Adresse de l'Etablissement        Lycée privé Join Lambert

                                                       ROUEN

 

RAPPORT D’INSPECTION

Classe de 1èreC – 20 élèves – Voltaire – Histoire de Charles XII et lettre à Madame DENIS

                      Le cours de monsieur STEINER comporte deux parties bien différentes. Une première partie met en application, semble-t-il, le chapitre "Maniement et connaissance de la langue"des Nouvelles Instructions pour l’enseignement du français dans le second cycle : relevé des suffixes dans un extrait de l’Histoire de Charles XII ; classement selon leur valeur, conclusion sur le caractère abstrait, intellectuel et moral de ce fragment. La démarche est nette, "scientifique" et efficace. Pourquoi ne pas l’appliquer au texte suivant ? Ce texte, lettres à Madame DENIS du 06 novembre 1750, est l’objet d’une introduction judicieuse sur les caractères du genre épistolaire, puis d’une tentative de situation, maladroite, car elle se réduit à une récitation de la vie de Voltaire jusqu’au séjour à Berlin, qui ne fait pas surgir les élé-ments essentiels. Enfin, l’explication de ce texte témoigne d’une méconnaissance du tempé-rament de Voltaire, de ses rapports avec Frédéric et avec Madame DENIS et surtout d’une lecture superficielle du texte. Une approche méthodique aurait évité à Monsieur STEINER un certain nombre d’erreurs qui sont autant d’idées fausses communiquées aux élèves.

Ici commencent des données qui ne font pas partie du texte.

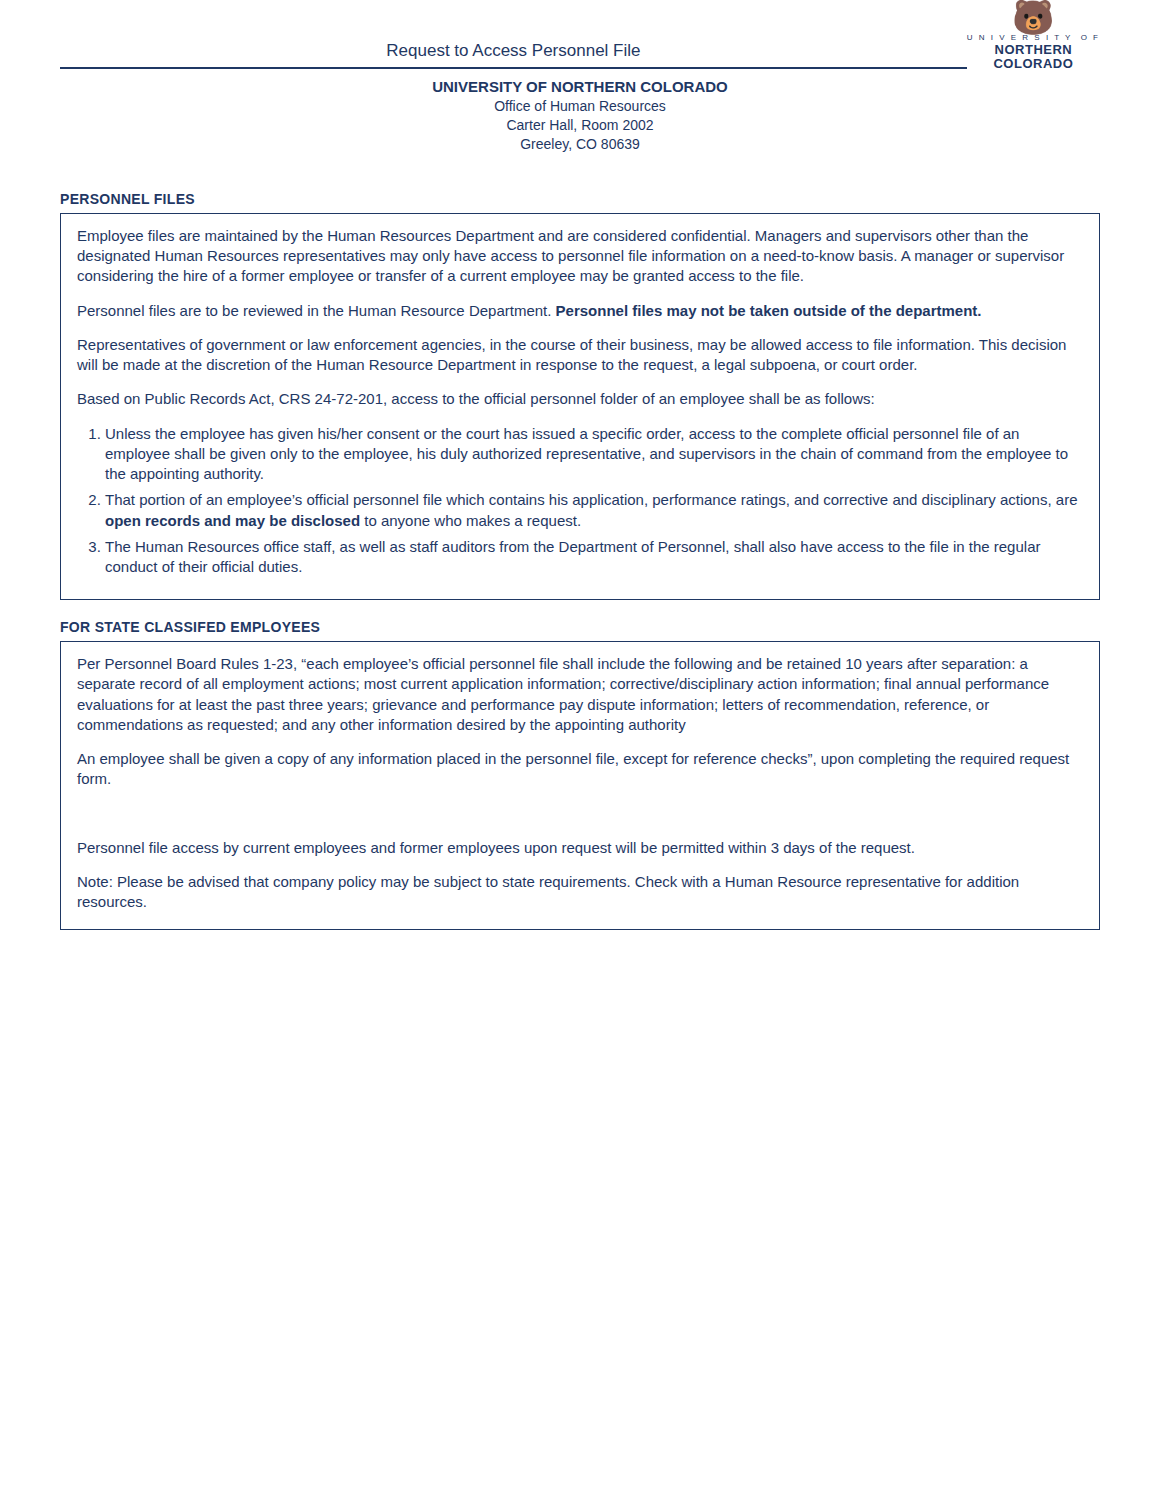🐻
U N I V E R S I T Y O F
NORTHERN
COLORADO
Request to Access Personnel File
UNIVERSITY OF NORTHERN COLORADO
Office of Human Resources
Carter Hall, Room 2002
Greeley, CO 80639
PERSONNEL FILES
Employee files are maintained by the Human Resources Department and are considered confidential. Managers and supervisors other than the designated Human Resources representatives may only have access to personnel file information on a need-to-know basis. A manager or supervisor considering the hire of a former employee or transfer of a current employee may be granted access to the file.
Personnel files are to be reviewed in the Human Resource Department. Personnel files may not be taken outside of the department.
Representatives of government or law enforcement agencies, in the course of their business, may be allowed access to file information. This decision will be made at the discretion of the Human Resource Department in response to the request, a legal subpoena, or court order.
Based on Public Records Act, CRS 24-72-201, access to the official personnel folder of an employee shall be as follows:
Unless the employee has given his/her consent or the court has issued a specific order, access to the complete official personnel file of an employee shall be given only to the employee, his duly authorized representative, and supervisors in the chain of command from the employee to the appointing authority.
That portion of an employee’s official personnel file which contains his application, performance ratings, and corrective and disciplinary actions, are open records and may be disclosed to anyone who makes a request.
The Human Resources office staff, as well as staff auditors from the Department of Personnel, shall also have access to the file in the regular conduct of their official duties.
FOR STATE CLASSIFED EMPLOYEES
Per Personnel Board Rules 1-23, “each employee’s official personnel file shall include the following and be retained 10 years after separation: a separate record of all employment actions; most current application information; corrective/disciplinary action information; final annual performance evaluations for at least the past three years; grievance and performance pay dispute information; letters of recommendation, reference, or commendations as requested; and any other information desired by the appointing authority
An employee shall be given a copy of any information placed in the personnel file, except for reference checks”, upon completing the required request form.
Personnel file access by current employees and former employees upon request will be permitted within 3 days of the request.
Note: Please be advised that company policy may be subject to state requirements. Check with a Human Resource representative for addition resources.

                          Le cahier de textes indique un travail intéressant et varié, presque trop dans la mesure où il ne semble pas judicieux de poursuivre en même temps l’étude de trois texte différents sous forme de lecture suivie : il vaut mieux étudier un seul texte dans sa continui-té et introduire l’élément de variété au moyen de morceaux choisis. Une remarque d’ordre matériel, enfin : si l’on confie la tenue du cahier de texte à un élève, il est bon d’en contrôler très régulièrement la rédaction et l’orthographe.

                          Monsieur STEINER est capable de très bien faire. Sa conduite de la classe est énergique, animée. Il a des connaissances, trop sélectives sans doute, mais il sait les mettre à la portée des destinataires. Si l’on peut donc admettre que sas capacités sont suffisantes pour lui mériter l’accès au grade A.E.C.E., on ne peut que lui conseiller néanmoins de travailler dans le sens de la méthode et de la maîtrise de soi.

                     Avis favorable à l’attribution du grade d’A.E.C.E.

 

Pris connaissance le  22/02/82                                                      Date de l’Inspection     ..  Janvier 1982

      L’intéressé                                                                     L’Inspecteur pédagogique régional

 

 

Post-propos :

A.E.C.E. est la siglaison – jargonnante, mais c’est la marque de fabrique de l’EN ! – d’Adjoint d’Enseignement Chargé d’Enseignement.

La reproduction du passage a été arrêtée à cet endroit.